Seit ungefähr 1723 existierte in Sembten eine Schmiede, sie gehörte zum Rittergut. Im Jahre 1765 verkaufte der damalige Rittmeister von Rabenau die Schmiede mit Wohnhaus und Garten an den Schmiedemeister Friedrich Dreher für ganze 30 Taler. Der Schmiedemeister war fleißig und verdiente gutes Geld, welches er für den Erhalt der Schmiede einsetzte. Es ist nicht bekannt, wann die Schmiede wieder zum Gut zurück geführt wurde. Sicher ist aber, das Sie bis zur Schließung in den 90iger Jahren weiter betrieben wurde.

 

Die „Gründungsurkunde“ des Sembtener Erbkruges vom 10. März 1791 liegt vor. Danach erhält der Untertan Johann Martin Krüger unter bestimmten Bedingungen die Schankerlaubnis in Sembten. Der Erbkrug liegt am Eingang des Dorfes und ist heute die als IKS bekannte Begegnungsstätte von Sembten.

Nach Forschungen von Herrn Schatte könnte bereits um 1565 in Sembten ein Schankgut bestanden haben. Naja – die Bewohner von Tzemtin hatten damals schon Durst auf einen Krug Bier oder ähnlichem.

Nachgewiesen ist, dass nach den Krügers die Familie Dammaschke seit mindestens 1893 im Besitz einer Erlaubnis für Schank- und Gastwirtschaft war.

Die Gaststätte hatte einen Tanzsaal mit Bühne und einen Kaffeegarten mit Freitanzfläche, wo u.a. zahlreiche Kinderfeste stattfanden. Es war ein schönes Ausflugslokal für die Bürger aus Guben und der Umgebung.

1959 kam die Konsumgenossenschaft. Viele Pächter waren fortan in Sembten tätig, z.B. die Fam. Krüger aus Groß Breesen, Vera Heider aus Guben, Ingrid Pusch und Edith Albinus aus Sembten oder Anni Rosendahl, an die sich bestimmt noch viele erinnern können.

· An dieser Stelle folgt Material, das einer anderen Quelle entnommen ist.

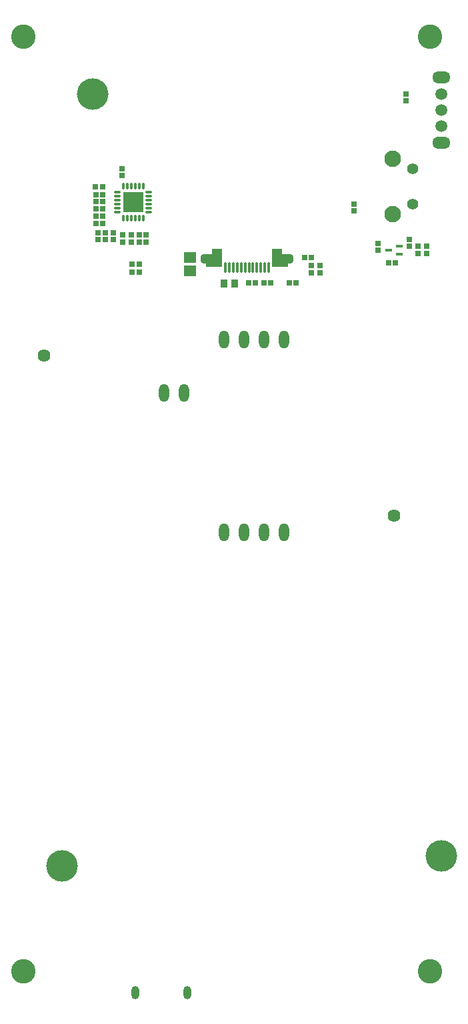
<source format=gbs>
G04 Layer_Color=8150272*
%FSLAX44Y44*%
%MOMM*%
G71*
G01*
G75*
%ADD62C,3.1000*%
%ADD91C,4.0000*%
%ADD98R,0.6500X0.7000*%
%ADD99R,0.7200X0.7600*%
%ADD100R,0.7600X0.7200*%
%ADD104R,0.7000X0.6500*%
%ADD106R,0.9500X1.0500*%
%ADD110R,1.5500X1.3500*%
%ADD128C,1.6240*%
%ADD129O,2.3000X1.5000*%
%ADD130C,1.4970*%
%ADD131C,2.1000*%
%ADD132C,1.4000*%
%ADD133O,1.0000X1.7000*%
%ADD134O,1.3000X2.3000*%
%ADD135R,2.5000X2.5000*%
%ADD136O,0.8000X0.3800*%
%ADD137O,0.3800X0.8000*%
%ADD138O,0.3500X1.4500*%
G04:AMPARAMS|DCode=139|XSize=2.7mm|YSize=1.15mm|CornerRadius=0.3mm|HoleSize=0mm|Usage=FLASHONLY|Rotation=0.000|XOffset=0mm|YOffset=0mm|HoleType=Round|Shape=RoundedRectangle|*
%AMROUNDEDRECTD139*
21,1,2.7000,0.5500,0,0,0.0*
21,1,2.1000,1.1500,0,0,0.0*
1,1,0.6000,1.0500,-0.2750*
1,1,0.6000,-1.0500,-0.2750*
1,1,0.6000,-1.0500,0.2750*
1,1,0.6000,1.0500,0.2750*
%
%ADD139ROUNDEDRECTD139*%
%ADD140R,0.9000X0.4500*%
G36*
X3942250Y2965800D02*
X3922250D01*
Y2971050D01*
X3918000D01*
X3915500Y2973550D01*
Y2979550D01*
X3918000Y2982050D01*
X3929250D01*
Y2989300D01*
X3942250D01*
Y2965800D01*
D02*
G37*
G36*
X4018750Y2982050D02*
X4030000D01*
X4032500Y2979550D01*
Y2973550D01*
X4030000Y2971050D01*
X4025750D01*
Y2965800D01*
X4005750D01*
Y2989300D01*
X4018750D01*
Y2982050D01*
D02*
G37*
D62*
X3689910Y3258088D02*
D03*
X4206089D02*
D03*
X3689910Y2071910D02*
D03*
X4206089D02*
D03*
D91*
X4221000Y2218000D02*
D03*
X3739000Y2206000D02*
D03*
X3778000Y3185000D02*
D03*
D98*
X3794370Y3001000D02*
D03*
Y3009500D02*
D03*
X4055657Y2967300D02*
D03*
Y2958800D02*
D03*
X4180000Y2992000D02*
D03*
Y3000500D02*
D03*
X4176000Y3176750D02*
D03*
Y3185250D02*
D03*
D99*
X3814935Y3081650D02*
D03*
Y3090450D02*
D03*
X3784285Y3009500D02*
D03*
Y3000700D02*
D03*
X3826750Y3006535D02*
D03*
Y2997735D02*
D03*
X3815750Y3006450D02*
D03*
Y2997650D02*
D03*
X3804370Y3009500D02*
D03*
Y3000700D02*
D03*
X4067000Y2967300D02*
D03*
Y2958500D02*
D03*
X4110000Y3046000D02*
D03*
Y3037200D02*
D03*
X4140000Y2987000D02*
D03*
Y2995800D02*
D03*
X4191000Y2992000D02*
D03*
Y2983200D02*
D03*
X4202000Y2992000D02*
D03*
Y2983200D02*
D03*
D100*
X3836950Y3006535D02*
D03*
X3845750D02*
D03*
X3836950Y2997050D02*
D03*
X3845750D02*
D03*
X3836950Y2969300D02*
D03*
X3828150D02*
D03*
X3836950Y2959300D02*
D03*
X3828150D02*
D03*
X4004000Y2946000D02*
D03*
X3995200D02*
D03*
X4036400D02*
D03*
X4027600D02*
D03*
X3781650Y3067343D02*
D03*
X3790450D02*
D03*
D104*
X3781950Y3057720D02*
D03*
X3790450D02*
D03*
X3781950Y3048770D02*
D03*
X3790450D02*
D03*
X3781950Y3039770D02*
D03*
X3790450D02*
D03*
X3781950Y3030770D02*
D03*
X3790450D02*
D03*
Y3021220D02*
D03*
X3781950D02*
D03*
X3984850Y2946000D02*
D03*
X3976350D02*
D03*
X4055726Y2978000D02*
D03*
X4047226D02*
D03*
X4153500Y2971000D02*
D03*
X4162000D02*
D03*
D106*
X3944995Y2944705D02*
D03*
X3958495D02*
D03*
D110*
X3901469Y2961300D02*
D03*
Y2977800D02*
D03*
D128*
X4160500Y2649800D02*
D03*
X3716000Y2853000D02*
D03*
D129*
X4221000Y3206148D02*
D03*
Y3123852D02*
D03*
D130*
Y3185320D02*
D03*
Y3165000D02*
D03*
Y3144680D02*
D03*
D131*
X4159000Y3032918D02*
D03*
Y3102918D02*
D03*
D132*
X4184000Y3045418D02*
D03*
Y3090418D02*
D03*
D133*
X3898000Y2044500D02*
D03*
X3832000D02*
D03*
D134*
X3995400Y2629400D02*
D03*
X4020800D02*
D03*
X3970000D02*
D03*
X3868400Y2806400D02*
D03*
X3944600Y2873400D02*
D03*
X3970000D02*
D03*
X4020800D02*
D03*
X3995400D02*
D03*
X3944600Y2629400D02*
D03*
X3893800Y2806400D02*
D03*
D135*
X3829450Y3048220D02*
D03*
D136*
X3809450Y3060720D02*
D03*
Y3055720D02*
D03*
Y3050720D02*
D03*
Y3045720D02*
D03*
Y3040720D02*
D03*
Y3035720D02*
D03*
X3849450D02*
D03*
Y3040720D02*
D03*
Y3045720D02*
D03*
Y3050720D02*
D03*
Y3055720D02*
D03*
Y3060720D02*
D03*
D137*
X3816950Y3028220D02*
D03*
X3821950D02*
D03*
X3826950D02*
D03*
X3831950D02*
D03*
X3836950D02*
D03*
X3841950D02*
D03*
Y3068220D02*
D03*
X3836950D02*
D03*
X3831950D02*
D03*
X3826950D02*
D03*
X3821950D02*
D03*
X3816950D02*
D03*
D138*
X3951500Y2965050D02*
D03*
X3946500D02*
D03*
X3956500D02*
D03*
X3961500D02*
D03*
X3966500D02*
D03*
X3971500D02*
D03*
X3976500D02*
D03*
X4001500D02*
D03*
X3996500D02*
D03*
X3991500D02*
D03*
X3986500D02*
D03*
X3981500D02*
D03*
D139*
X3928750Y2976550D02*
D03*
X4019250D02*
D03*
D140*
X4153500Y2987000D02*
D03*
X4167000Y2982000D02*
D03*
Y2992000D02*
D03*
M02*

</source>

Die Konsumgaststätte wurde zum Anziehungspunkt für die Jugend aus dem gesamten Kreis und darüber hinaus.

1990 gab der Konsum auf, danach stand das Objekt leer und war dem Verfall ausgesetzt.

Nach vielem her und hin, konnten Fördermittel aufgetrieben werden und in 2003 der Umbau zur IKS eingeleitet werden. Die Neueröffnung war am 30.April 2004.

 

Nicht zu vergessen ist, dass Sembten seit ca. 1871 eine zweite Schänke hatte. Sie befand sich in der heutigen Schulstraße. Der Besitzer war damals Johann Christian König. Die Besitzer oder Pächter wechselten danach häufig, bis von 1947 an Helene und Kurt Schulz die Gaststätte übernahmen. In den Fünfziger Jahren spielte hier eine dorfeigene Kapelle auf, auch Kino und Betriebsfeiern fanden statt. In der Gaststube konnte man Billard und Skat spielen.